### About this exercise:
Please return every line of the records that contains the word "coordinate".

### Dataset records:

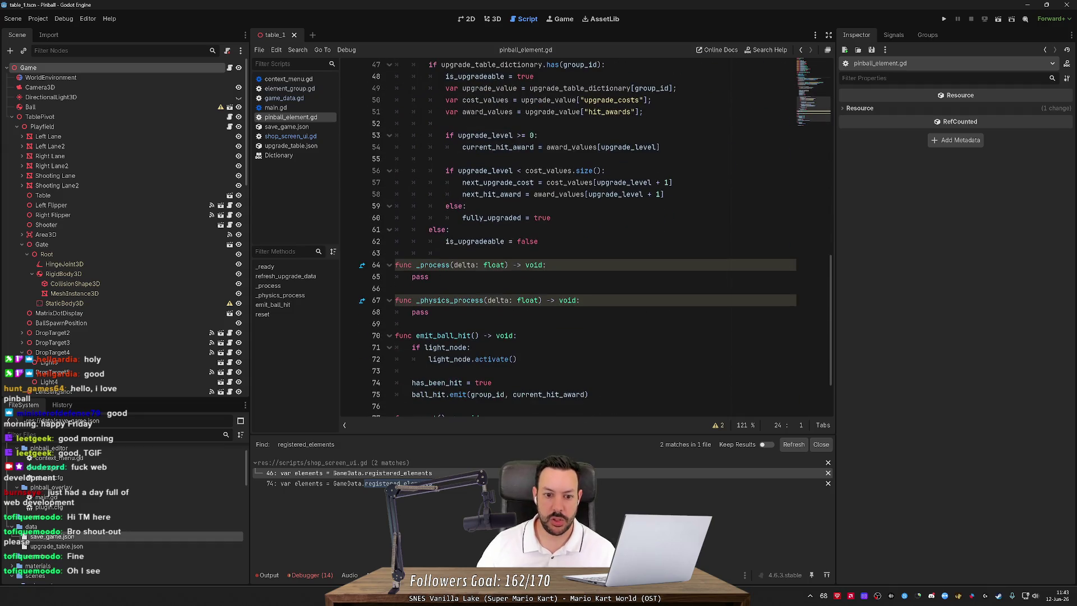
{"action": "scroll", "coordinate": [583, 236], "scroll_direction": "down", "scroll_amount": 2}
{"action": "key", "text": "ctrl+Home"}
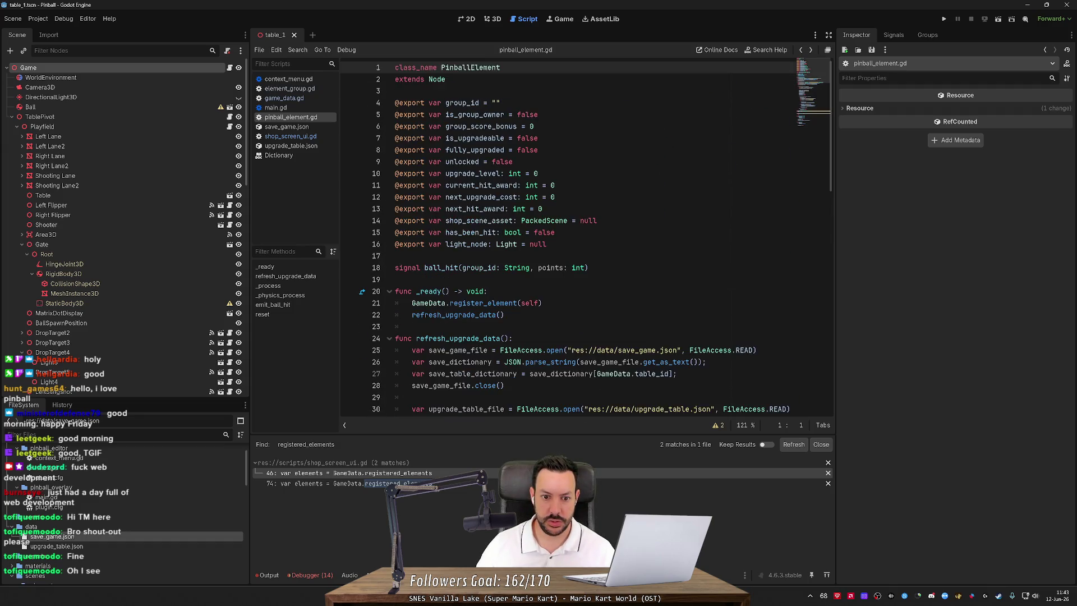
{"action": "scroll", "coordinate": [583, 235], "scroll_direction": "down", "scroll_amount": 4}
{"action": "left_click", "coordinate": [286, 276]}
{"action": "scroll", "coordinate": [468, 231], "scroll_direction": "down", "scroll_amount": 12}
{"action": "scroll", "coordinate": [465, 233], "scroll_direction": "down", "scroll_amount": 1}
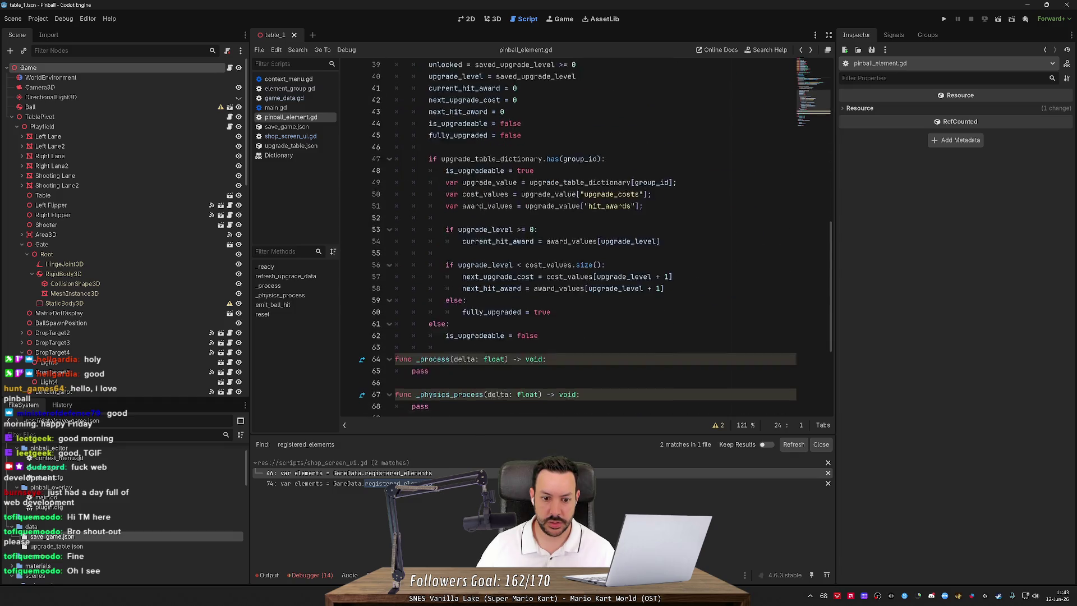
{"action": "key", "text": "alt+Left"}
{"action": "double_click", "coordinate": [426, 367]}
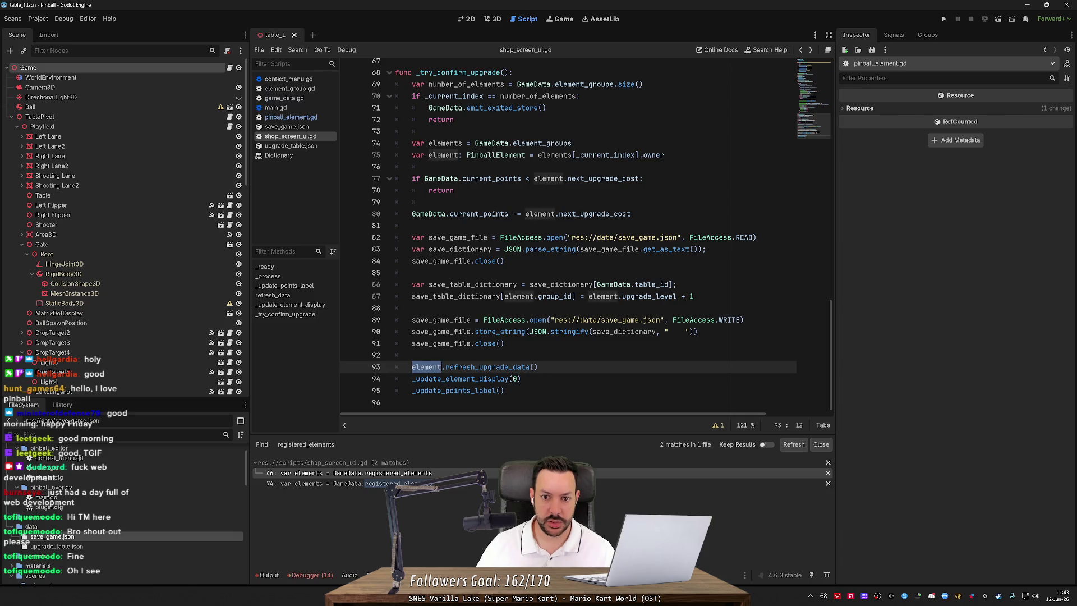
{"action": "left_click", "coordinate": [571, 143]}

### Task response:
{"action": "scroll", "coordinate": [583, 236], "scroll_direction": "down", "scroll_amount": 2}
{"action": "scroll", "coordinate": [583, 235], "scroll_direction": "down", "scroll_amount": 4}
{"action": "left_click", "coordinate": [286, 276]}
{"action": "scroll", "coordinate": [468, 231], "scroll_direction": "down", "scroll_amount": 12}
{"action": "scroll", "coordinate": [465, 233], "scroll_direction": "down", "scroll_amount": 1}
{"action": "double_click", "coordinate": [426, 367]}
{"action": "left_click", "coordinate": [571, 143]}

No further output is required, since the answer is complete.